"Quero imaginar sob que novos traços o despotismo poderia produzir-se no mundo... Depois de ter colhido em suas mãos poderosas cada indivíduo e de moldá-los a seu gosto, o governo estende seus braços sobre toda a sociedade... Não quebra as vontades, mas as amolece, submete e dirige... Raramente força a agir, mas opõe-se sem cessar a que se aja; não destrói, impede que se nasça; não tiraniza, incomoda, oprime, extingue, abestalha e reduz enfim cada nação a não ser mais que um rebanho de animais tímidos, do qual o governo é o pastor. (...)
A imprensa é, por excelência, o instrumento democrático da liberdade." Alexis de Tocqueville
(1805-1859)

"A democracia é a pior forma de governo imaginável, à exceção de todas as outras que foram experimentadas." Winston Churchill.
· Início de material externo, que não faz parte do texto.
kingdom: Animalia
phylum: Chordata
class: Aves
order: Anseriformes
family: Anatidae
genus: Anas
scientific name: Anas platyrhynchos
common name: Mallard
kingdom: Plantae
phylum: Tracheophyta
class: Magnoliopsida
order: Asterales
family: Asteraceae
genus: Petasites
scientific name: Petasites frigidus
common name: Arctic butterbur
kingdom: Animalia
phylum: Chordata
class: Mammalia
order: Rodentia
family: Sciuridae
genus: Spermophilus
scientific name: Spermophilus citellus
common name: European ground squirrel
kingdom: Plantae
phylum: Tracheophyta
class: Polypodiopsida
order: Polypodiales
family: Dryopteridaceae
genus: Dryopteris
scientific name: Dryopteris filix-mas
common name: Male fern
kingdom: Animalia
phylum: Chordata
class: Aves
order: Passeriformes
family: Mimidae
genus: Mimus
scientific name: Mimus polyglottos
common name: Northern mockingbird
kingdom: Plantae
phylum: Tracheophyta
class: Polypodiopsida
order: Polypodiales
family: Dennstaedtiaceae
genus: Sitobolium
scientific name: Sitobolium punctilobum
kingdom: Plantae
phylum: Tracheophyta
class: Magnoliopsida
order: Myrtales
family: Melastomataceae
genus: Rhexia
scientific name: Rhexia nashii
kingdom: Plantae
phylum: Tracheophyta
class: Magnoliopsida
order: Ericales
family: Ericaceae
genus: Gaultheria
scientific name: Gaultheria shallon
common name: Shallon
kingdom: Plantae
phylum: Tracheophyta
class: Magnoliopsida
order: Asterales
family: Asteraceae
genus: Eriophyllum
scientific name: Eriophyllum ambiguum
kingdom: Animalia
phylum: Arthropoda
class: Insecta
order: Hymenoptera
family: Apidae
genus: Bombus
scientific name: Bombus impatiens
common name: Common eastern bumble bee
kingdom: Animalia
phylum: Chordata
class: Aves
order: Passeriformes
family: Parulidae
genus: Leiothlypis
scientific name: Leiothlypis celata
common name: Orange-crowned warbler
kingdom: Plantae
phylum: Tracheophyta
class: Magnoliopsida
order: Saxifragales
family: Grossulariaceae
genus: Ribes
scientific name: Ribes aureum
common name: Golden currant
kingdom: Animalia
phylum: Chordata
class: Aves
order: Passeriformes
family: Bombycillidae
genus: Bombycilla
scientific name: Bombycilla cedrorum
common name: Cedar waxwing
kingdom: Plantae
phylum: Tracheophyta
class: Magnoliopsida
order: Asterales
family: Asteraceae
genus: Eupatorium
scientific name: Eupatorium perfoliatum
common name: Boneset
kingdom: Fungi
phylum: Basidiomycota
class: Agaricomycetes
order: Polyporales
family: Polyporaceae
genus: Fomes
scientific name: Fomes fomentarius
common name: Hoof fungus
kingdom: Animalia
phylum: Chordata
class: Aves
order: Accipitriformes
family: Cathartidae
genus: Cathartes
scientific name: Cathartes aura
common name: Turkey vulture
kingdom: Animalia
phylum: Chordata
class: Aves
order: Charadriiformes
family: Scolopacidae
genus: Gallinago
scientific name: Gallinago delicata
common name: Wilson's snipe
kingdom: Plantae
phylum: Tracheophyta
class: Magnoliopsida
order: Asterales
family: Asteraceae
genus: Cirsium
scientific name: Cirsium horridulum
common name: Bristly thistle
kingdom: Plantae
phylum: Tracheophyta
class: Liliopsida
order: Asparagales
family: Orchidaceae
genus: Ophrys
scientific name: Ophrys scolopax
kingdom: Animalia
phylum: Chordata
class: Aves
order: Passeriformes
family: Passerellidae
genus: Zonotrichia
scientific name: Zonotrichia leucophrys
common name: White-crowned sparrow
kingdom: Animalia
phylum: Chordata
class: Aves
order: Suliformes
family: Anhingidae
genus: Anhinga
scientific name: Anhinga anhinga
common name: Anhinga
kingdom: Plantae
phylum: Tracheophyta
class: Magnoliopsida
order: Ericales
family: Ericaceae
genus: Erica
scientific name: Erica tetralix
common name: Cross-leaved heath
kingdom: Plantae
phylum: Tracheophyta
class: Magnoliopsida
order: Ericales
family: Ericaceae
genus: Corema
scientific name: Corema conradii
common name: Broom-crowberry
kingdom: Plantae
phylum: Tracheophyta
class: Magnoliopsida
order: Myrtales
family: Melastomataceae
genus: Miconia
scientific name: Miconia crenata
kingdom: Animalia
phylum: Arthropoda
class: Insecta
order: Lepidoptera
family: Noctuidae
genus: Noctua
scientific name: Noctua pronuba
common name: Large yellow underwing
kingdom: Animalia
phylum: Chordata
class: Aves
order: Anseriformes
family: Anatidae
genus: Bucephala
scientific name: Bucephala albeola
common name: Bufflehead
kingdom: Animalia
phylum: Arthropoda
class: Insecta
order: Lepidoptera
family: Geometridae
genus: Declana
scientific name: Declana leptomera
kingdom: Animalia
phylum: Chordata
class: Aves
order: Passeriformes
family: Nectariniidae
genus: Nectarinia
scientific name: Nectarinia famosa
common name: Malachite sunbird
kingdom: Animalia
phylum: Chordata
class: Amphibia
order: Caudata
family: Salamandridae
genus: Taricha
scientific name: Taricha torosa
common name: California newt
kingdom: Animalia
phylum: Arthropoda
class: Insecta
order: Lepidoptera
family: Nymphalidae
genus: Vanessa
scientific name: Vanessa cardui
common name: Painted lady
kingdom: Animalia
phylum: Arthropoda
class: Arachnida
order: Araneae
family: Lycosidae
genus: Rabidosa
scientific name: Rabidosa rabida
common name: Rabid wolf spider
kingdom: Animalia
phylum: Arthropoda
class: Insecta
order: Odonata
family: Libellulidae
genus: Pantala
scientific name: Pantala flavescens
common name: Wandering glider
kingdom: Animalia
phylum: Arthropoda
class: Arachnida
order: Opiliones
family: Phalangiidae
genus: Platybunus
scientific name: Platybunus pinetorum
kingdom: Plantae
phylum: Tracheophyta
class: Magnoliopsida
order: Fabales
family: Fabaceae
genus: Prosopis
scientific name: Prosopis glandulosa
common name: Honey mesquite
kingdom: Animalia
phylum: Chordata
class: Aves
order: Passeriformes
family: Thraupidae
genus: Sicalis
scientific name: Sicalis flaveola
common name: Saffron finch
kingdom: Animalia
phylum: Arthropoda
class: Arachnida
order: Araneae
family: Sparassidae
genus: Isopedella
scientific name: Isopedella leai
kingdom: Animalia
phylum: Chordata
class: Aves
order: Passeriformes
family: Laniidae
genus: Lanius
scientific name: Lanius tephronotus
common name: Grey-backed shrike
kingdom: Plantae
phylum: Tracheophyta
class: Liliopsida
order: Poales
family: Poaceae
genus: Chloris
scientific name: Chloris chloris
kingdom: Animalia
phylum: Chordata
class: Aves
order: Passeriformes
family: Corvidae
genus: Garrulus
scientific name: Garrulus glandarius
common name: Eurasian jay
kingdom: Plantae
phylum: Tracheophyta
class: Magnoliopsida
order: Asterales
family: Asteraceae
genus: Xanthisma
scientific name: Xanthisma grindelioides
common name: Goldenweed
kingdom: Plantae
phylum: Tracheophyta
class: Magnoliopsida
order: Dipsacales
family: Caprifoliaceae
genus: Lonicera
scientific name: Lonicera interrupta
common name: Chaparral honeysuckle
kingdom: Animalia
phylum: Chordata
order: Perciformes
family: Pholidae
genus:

terça-feira, 13 de setembro de 2016

PÁTRIA OU MORTE NA VENEZUELA

A primeira tarefa que espera um governo de transição no país será a reconstrução das bases da convivência social

Atrajetória da Venezuela desde que Hugo Chávez ingressou na política em 1992, por meio de um golpe de Estado sangrento, fornece material para as crônicas do subdesenvolvimento. O processo mediante o qual, à base de carisma, um personagem ignorante consegue dominar um país, é parte da experiência venezuelana recente, cujas facetas se prestam à abordagem literária.

O romance histórico “Pátria o Muerte” (“Pátria ou morte”), do escritor venezuelano Alberto Barrera Tyszka, descreve a forma como transcorreram os últimos anos de Hugo Chávez, desde o momento em que se detectou o câncer que viria a pôr fim à sua vida. É o relato da agonia, em um centro médico cubano, do líder que aspira a se converter na reencarnação de Simón Bolívar. Ao mesmo tempo, é a descrição seca de uma nação na qual a vida cotidiana se degradou de forma dramática.

O protagonista do romance, Miguel Sanabria, é um médico aposentado que tenta se alienar da realidade e manter uma postura equidistante entre o antichavismo de sua mulher e o fervor bolivariano de seu irmão comunista, Antonio. A realidade irrompe em sua vida quando um sobrinho, que faz parte do regime, lhe pede que esconda o telefone celular por meio do qual um guarda pessoal de Chávez havia gravado seu chefe antes da operação. Além disso, sua posição como presidente do conselho do condomínio obriga Sanabria a se ocupar do caso de um jornalista desempregado que se recusa a entregar à proprietária o apartamento que aluga.

“Justamente o que tanto tratara de evitar, enfim, estava chegando: o país. Sanabria havia passado mais de dez anos tratando de viver às margens da realidade, esquivando-se dos conflitos, tentando que isso que chamam de a Revolução não o tocasse.” (...) “O país sempre estava a ponto de explodir, mas nunca explodia. O pior: vivia explodindo lentamente, pouco a pouco, sem que ninguém se desse muita conta.”

Sanabria considera que, para a geração de Antonio, “o governo começou a propor uma espécie de parque temático dos anos 70. Às vezes, o país parecia um espaço onde ocorriam as nostalgias”. Nas discussões com seu irmão, Sanabria desabafava: “Voltamos ao passado. Voltamos aos caudilhos. Aos quartéis. Essa é nossa história. O melhor investimento econômico que se pode fazer na Venezuela é dar um golpe de Estado.”

A narrativa descreve a cessão de soberania do governo a Cuba; a forma como o medo e a suspeita permearam a sociedade; e os extremos aos quais chegaram o culto à personalidade e o endeusamento de Chávez.

O regime parece se aproximar de uma etapa terminal. O que se depreende do livro de Barrera é a enormidade da tarefa que espera um eventual governo de transição. Além de reconstruir as instituições e a economia, será necessário começar por restabelecer as bases da convivência social.